You can buy thinner sabots, then use TMZs just like TEZs (except TEZ is boat tailed, TMZ is flat bottom)

https://mmpsabots.com/store/hph-sabot-series/


----------



## Aznative (May 25, 2018)

I think I will look at thinner sabots. Id hate to not use a box and half of ammo. That stuff isnt cheap by no means. Thanks for the advice


----------



## justismi28 (Aug 19, 2014)

StillAboveGround said:


> You can buy thinner sabots, then use TMZs just like TEZs (except TEZ is boat tailed, TMZ is flat bottom)
> 
> https://mmpsabots.com/store/hph-sabot-series/


I switched from the TEZ to the TMZ last year, but like a lot of people hated how hard they were to load in my gun. The other side of that is I loved how they shot and grouped 200+ yards. So I tried the sabots above and found they helped quite a bit in loading, but I didn't love that I was losing petals and my groups opened up a little bit.

So I tried the harvester crushed rib
https://www.harvestermuzzleloading.com/products/crush-rib-sabots
These are awesome sabots and I recommend them to anyone wanting to shoot the TMZ.

(just a small correction on the quote above, the TMZ is boat-tail and the TEZ is flat bottom)


----------



## goosefreak (Aug 20, 2009)

So, I would say the TMZ loads easy in my Accura V2. My buddy and I sighted in his Accura LR and we dam near had to pound them in with a hammer but, they were grouping tight. I told him after this season he needs to pick up some different sabots.. He's got a Wasatch Muzzy Elk tag and he FINALLY got his gun figured out. Too close to the hunt to be trying something different


----------



## middlefork (Nov 2, 2008)

goosefreak said:


> So, I would say the TMZ loads easy in my Accura V2. My buddy and I sighted in his Accura LR and we dam near had to pound them in with a hammer but, they were grouping tight. I told him after this season he needs to pick up some different sabots.. He's got a Wasatch Muzzy Elk tag and he FINALLY got his gun figured out. Too close to the hunt to be trying something different


We were helping a guy last year with a LE tag and he was nervous because he had'nt shot his super duper muzzle loader out to 300 yards yet. Our comment was you better be able to shoot it at 50 yards. Ok it ended up being 63 yards. My gosh the muzzy has been prime rut.

What was it Tex use to say about turkeys? Shoot Them in the lips.
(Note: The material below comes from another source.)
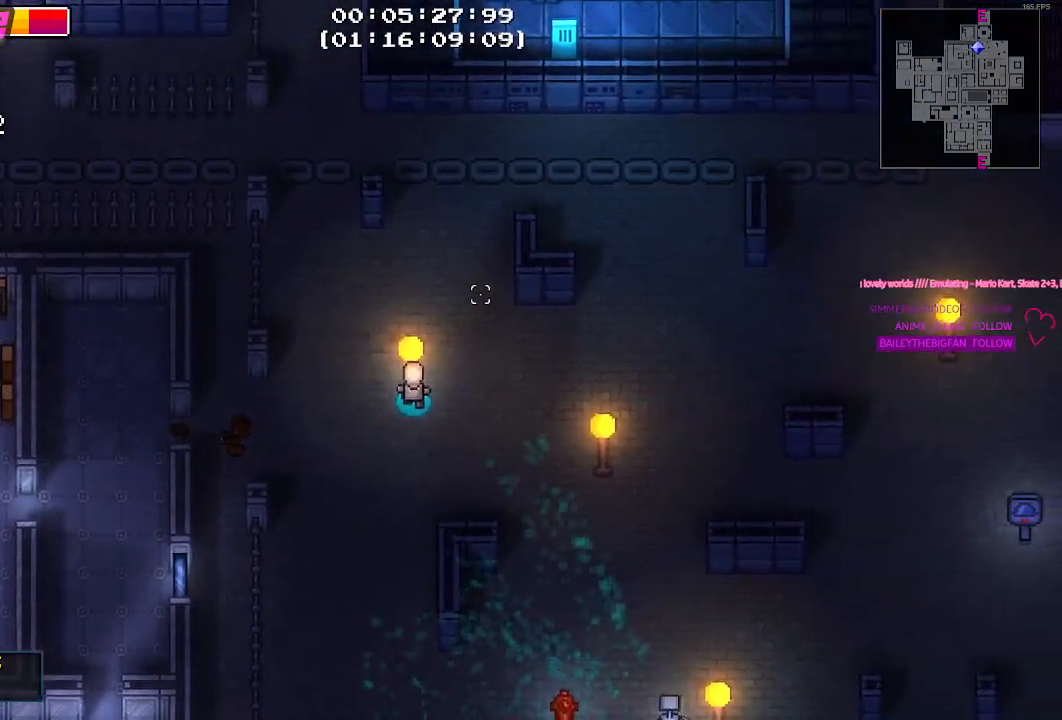
{"keys": ["w"], "mouse": [], "mouse_move": "still", "events": [[34, "d", "down"], [217, "d", "up"]]}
Do the same with the muzzy on elk.


----------



## 2full (Apr 8, 2010)

I guess I'm old and weird. I don't take shots over about 125 yards. 
To me it's not about how far I can shoot..........
It's about how close can I get. And I have killed some good muzzle bucks. 
Have watched this thread with interest.


----------



## goosefreak (Aug 20, 2009)

Garan-dang-tee I’ll shoot a deer as far as my weapon allows me to be lethal. If its 25 yards or 250 yards. I hope all my shots are 50 yards but if I’ve got a buck of a lifetime standing out at 200 yards and that’s all the closer I can get, you better believe I’m stretching the bipod out and I will sleep good knowing I can make that shot..
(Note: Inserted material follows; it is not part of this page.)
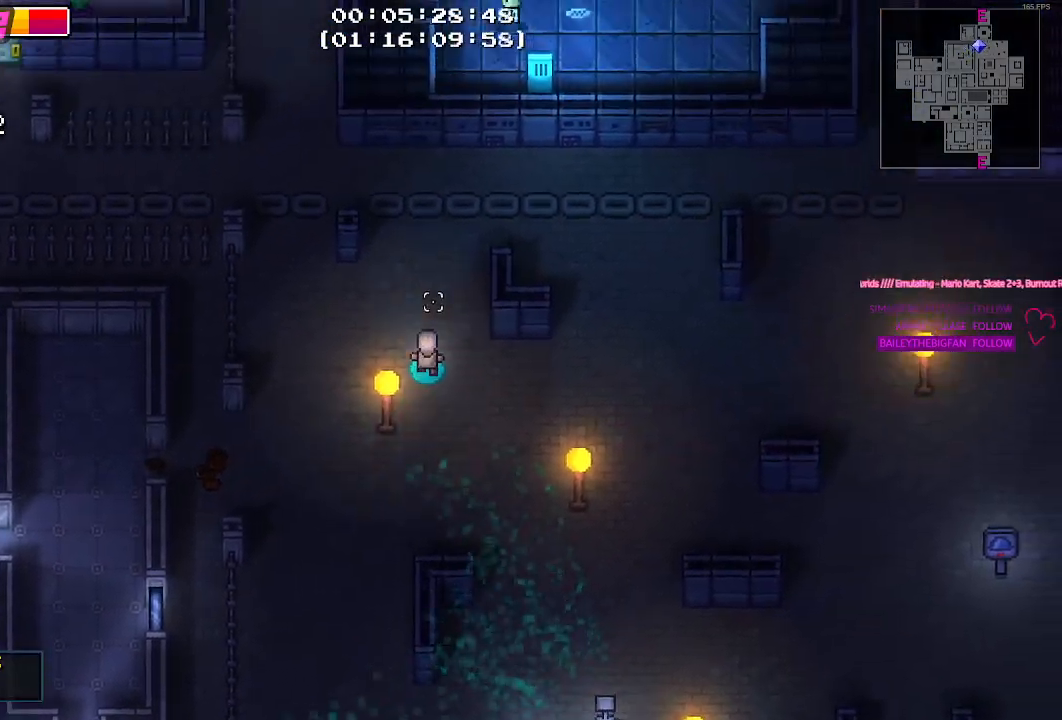
{"keys": ["a", "w"], "mouse": [], "mouse_move": "left", "events": [[317, "a", "down"]]}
But I’m picky, I have no desire to shoot a deer under 170” unless he’s laying next to the tailgate of my truck


----------



## middlefork (Nov 2, 2008)

Good on you!
But why put pesky limits on your shots? :smile:

https://www.wearethemighty.com/articles/sniper-shot-record


----------



## DallanC (Jan 13, 2009)

One of my favorite long range muzzleloader sniper storys is the Battle of Spotsylvania Court House. General John Sedgwick was pacing back and forth as his soldiers were cowering behind cover during fire. Sedgwick said "What? Men dodging this way for single bullets? What will you do when they open fire along the whole line?" Although ashamed, his men continued to flinch and he said, "Why are you dodging like this? They couldn't hit an elephant at this distance."
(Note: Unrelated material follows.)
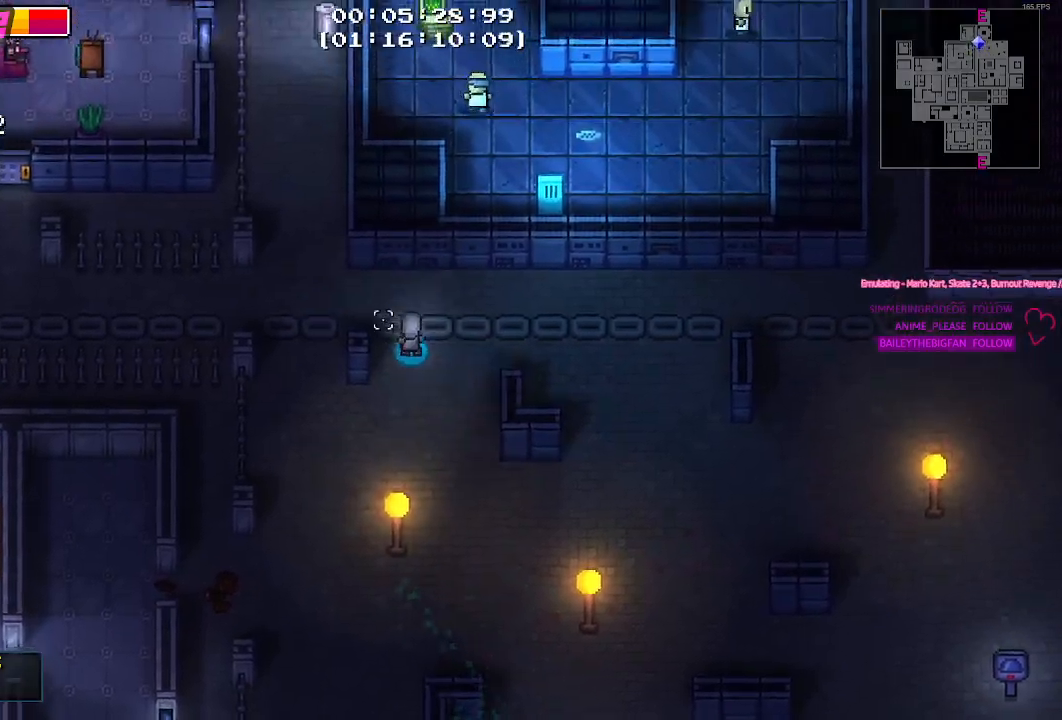
{"keys": ["w"], "mouse": [], "mouse_move": "up-right", "events": [[484, "a", "up"]]}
At that point he was hit by a sniper just under the left eye. IIRC, that was 1000 yards out.

And while not a muzzleloader but a black powder cartridge, in the battle for Adobe Walls, Billy Dixon fired a single shot at a group of indians and killed one with 1 shot. The Army Corp of engineers later surveyed the distance at 1,538 yards.

History is fun.

-DallanC


----------



## goosefreak (Aug 20, 2009)

middlefork said:


> Good on you!
> But why put pesky limits on your shots?
> 
> 
> ...


Just staying within my limits my friend,

With my 270 short, my cut off limit is 1,000 yards (laughable) and even then if the wind is easy to read. I shot a Couse deer down in Arizona at 1016 yards and I shot another Couse at 830yds in his bed, but conditions were absolutely perfect and I had time to sit and do a series of dry fires until it felt good.

With my Muzzleloader my cut off is 250 yards at this point, I can consistently put rounds in the target at that distance but, I haven't shot any further.

I'm backpacking into the Beaver for deer this muzzy season, hoping to put a giant on the ground, and the closer the shot the better..


----------